Our patient has stable COPD and had only moderate exercise-induced desaturation. Long-term supplemental oxygen would not produce a benefit for him.

This study shows us that it would not increase his survival at this point; however, if he were to have worsening exercise-induced or new resting desaturation at some point in the future, supplemental oxygen would then be beneficial. At this point supplemental oxygen would not even affect his rate of hospitalization for COPD- or non-COPD–related reasons. Perhaps most importantly, adding oxygen therapy would not affect his overall quality of life, including his functional status and mood.
 

Bottom line

The addition of supplemental oxygen is not helpful for patients with COPD who have chronic stable moderate hypoxia.

Dr. Farber is a medical instructor in the Duke University Health System in Durham, N.C. Dr. Sata is a medical instructor in the Duke University Hospital. Dr. Wachter is an assistant professor of medicine at Duke University. Dr. Sharma is associate medical director for clinical education in hospital medicine at Duke Regional Hospital and an assistant professor of medicine at Duke University.

References

1. Nocturnal Oxygen Therapy Trial Group. Continuous or nocturnal oxygen therapy in hypoxemic chronic obstructive lung disease: A clinical trial. Ann Intern Med. 1980 Sep;93(3):391-8.

2. Medical Research Council Working Party. Long term domiciliary oxygen therapy in chronic hypoxic cor pulmonale complicating chronic bronchitis and emphysema: Report of the Medical Research Council Working Party. Lancet 1981 Mar 28;1(8222):681-6.

3. Long-term oxygen treatment trial research group et al. A randomized trial of long-term oxygen for COPD with moderate desaturation. N Engl J Med. 2016 Oct 27;375(17):1617-27.

Additional reading

Stoller JK et al. Oxygen therapy for patients with COPD: Current evidence and the Long-term Oxygen Treatment Trial. Chest. 2010 July;138:179-87.

Qaseem A et al. Diagnosis and management of stable chronic obstructive pulmonary disease: A clinical practice guideline update from the American College of Physicians, American College of Chest Physicians, American Thoracic Society, and European Respiratory Society. Ann Intern Med. 2011 Aug 2;155(3):179-91.

Ameer F et al. Ambulatory oxygen for people with chronic obstructive pulmonary disease who are not hypoxaemic at rest. Cochrane Database Syst Rev. 2014 Jun 24;(6):CD000238.

Vestbo J et al. Global strategy for the diagnosis, management, and prevention of chronic obstructive pulmonary disease: GOLD executive summary. Am J Respir Crit Care Med. 2013 Feb 15;187(4):347-65.

Quiz: Does this patient need oxygen?

You are caring for a 72-year-old man with stable COPD who was admitted for cellulitis. He is improving clinically on appropriate antibiotics, and he has been stable on room air every time you examine him. The nurse pages you on the day of discharge – a Sunday – informing you that his oxygen saturation dropped to 88% while he was walking the halls this morning. She asks whether he needs to stay in the hospital so you can arrange home supplemental oxygen therapy. What should you do?
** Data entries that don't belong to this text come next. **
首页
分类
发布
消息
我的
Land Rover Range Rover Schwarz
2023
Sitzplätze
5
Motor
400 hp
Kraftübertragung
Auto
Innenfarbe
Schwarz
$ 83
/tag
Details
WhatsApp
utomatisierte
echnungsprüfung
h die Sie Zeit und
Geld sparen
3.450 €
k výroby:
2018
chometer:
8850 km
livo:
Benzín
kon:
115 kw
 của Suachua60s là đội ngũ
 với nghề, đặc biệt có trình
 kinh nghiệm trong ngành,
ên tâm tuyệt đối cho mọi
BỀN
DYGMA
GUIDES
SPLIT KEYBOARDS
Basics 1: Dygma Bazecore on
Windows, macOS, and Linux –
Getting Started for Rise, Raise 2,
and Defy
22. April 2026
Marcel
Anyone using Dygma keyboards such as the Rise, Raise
A. Keep him in the hospital until you can arrange home oxygen therapy.

B. Discharge him home Sunday but have the oxygen company go out to his house first thing on Monday.
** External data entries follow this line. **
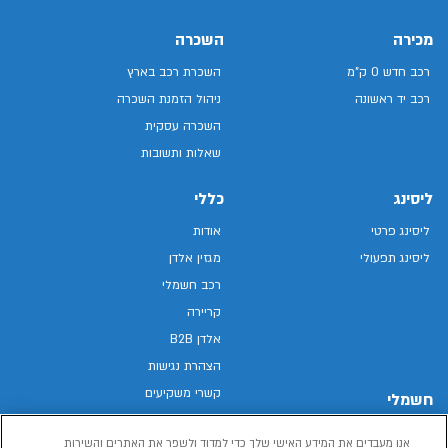
מכירה
השכרה
רכב חדש 0 ק"מ
השכרת רכב בארץ
רכב יד ראשונה
ניהול הזמנת השכרה
השכרה עסקית
שאלות ותשובות
ליסינג
כללי
ליסינג פרטי
אודות
ליסינג תפעולי
מגזין אלדן
רכב חשמלי
קריירה
אלדן B2B
הצהרת נגישות
קשרי משקיעים
חשמלי
מפת האתר
רכבים חשמליים באלדן
אנו מעבדים את המידע האישי שלך כדי למדוד ולשפר את האתרים והשירות
מדיניות פרטיות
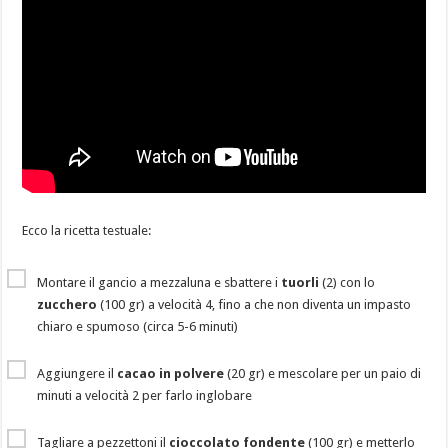
Ecco la ricetta testuale:
Montare il gancio a mezzaluna e sbattere i
tuorli
(2) con lo
zucchero
(100 gr) a velocità 4, fino a che non diventa un impasto
chiaro e spumoso (circa 5-6 minuti)
Aggiungere il
cacao in polvere
(20 gr) e mescolare per un paio di
minuti a velocità 2 per farlo inglobare
Tagliare a pezzettoni il
cioccolato fondente
(100 gr) e metterlo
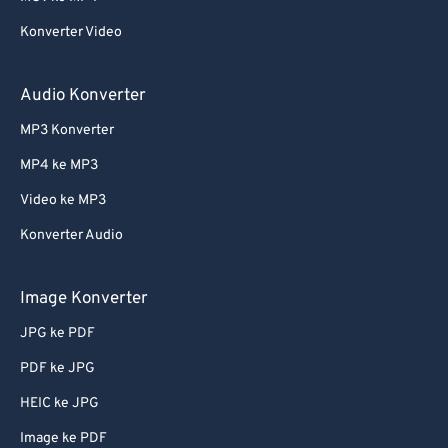
63
63
Konverter Video
64
64
65
65
Audio Konverter
66
66
MP3 Konverter
67
67
MP4 ke MP3
68
68
Video ke MP3
69
69
Konverter Audio
70
70
71
71
Image Konverter
72
72
JPG ke PDF
73
73
PDF ke JPG
74
74
HEIC ke JPG
75
75
Image ke PDF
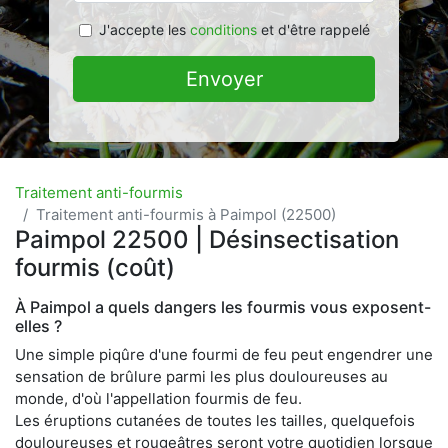
J'accepte les
conditions
et d'être rappelé
Envoyer
Traitement anti-fourmis
Traitement anti-fourmis à Paimpol (22500)
Paimpol 22500 | Désinsectisation
fourmis (coût)
À Paimpol a quels dangers les fourmis vous exposent-
elles ?
Une simple piqûre d'une fourmi de feu peut engendrer une
sensation de brûlure parmi les plus douloureuses au
monde, d'où l'appellation fourmis de feu.
Les éruptions cutanées de toutes les tailles, quelquefois
douloureuses et rougeâtres seront votre quotidien lorsque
C. Discharge him home without supplemental oxygen therapy.

D. Check an arterial blood gas to help decide if you should set up oxygen therapy.
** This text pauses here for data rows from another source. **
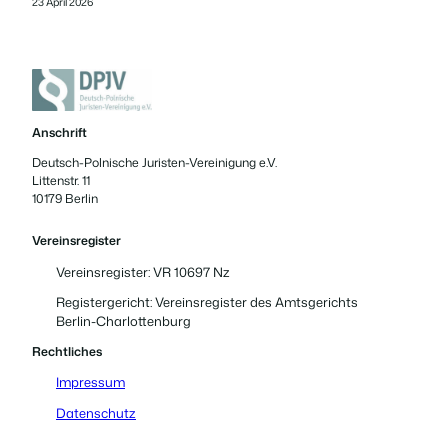
23 April 2026
Anschrift
Deutsch-Polnische Juristen-Vereinigung e.V.
Littenstr. 11
10179 Berlin
Vereinsregister
Vereinsregister: VR 10697 Nz
Registergericht: Vereinsregister des Amtsgerichts
Berlin-Charlottenburg
Rechtliches
Impressum
Datenschutz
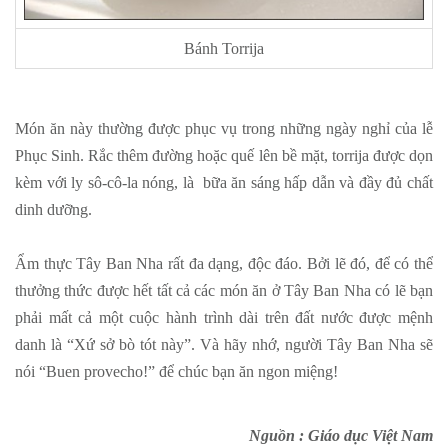
Bánh Torrija
Món ăn này thường được phục vụ trong những ngày nghỉ của lễ
Phục Sinh. Rắc thêm đường hoặc quế lên bề mặt, torrija được dọn
kèm với ly sô-cô-la nóng, là bữa ăn sáng hấp dẫn và đầy đủ chất
dinh dưỡng.
Ẩm thực Tây Ban Nha rất đa dạng, độc đáo. Bởi lẽ đó, để có thể
thưởng thức được hết tất cả các món ăn ở Tây Ban Nha có lẽ bạn
phải mất cả một cuộc hành trình dài trên đất nước được mệnh
danh là “Xứ sở bò tót này”. Và hãy nhớ, người Tây Ban Nha sẽ
nói “Buen provecho!” để chúc bạn ăn ngon miệng!
Nguồn : Giáo dục Việt Nam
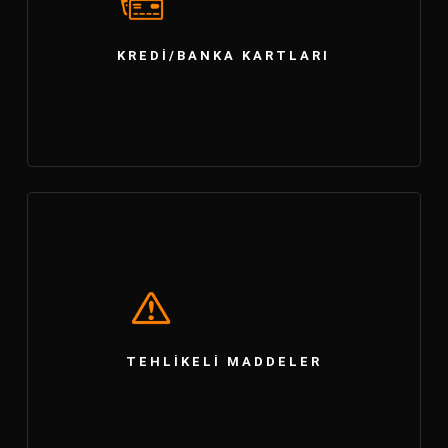
KREDI/BANKA KARTLARI
TEHLIKELI MADDELER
The answer is C. He meets the description of stable COPD with mild to moderate exercise-induced desaturation. The LOTT trial supports our clinical decision that he would not benefit from supplemental oxygen therapy at this point.

Key Points

• Long-term oxygen therapy (LTOT) is beneficial in patients with COPD and severe resting hypoxemia (arterial oxygen partial pressure ≤ 55 mm Hg or SpO₂ ≤ 88%) and should be prescribed to improve survival in this population.
• Patients with COPD and mild to moderate resting hypoxemia or exercised-induced hypoxemia should not be routinely prescribed LTOT given the associated costs, risks, and burdens and the lack of evidence of benefit.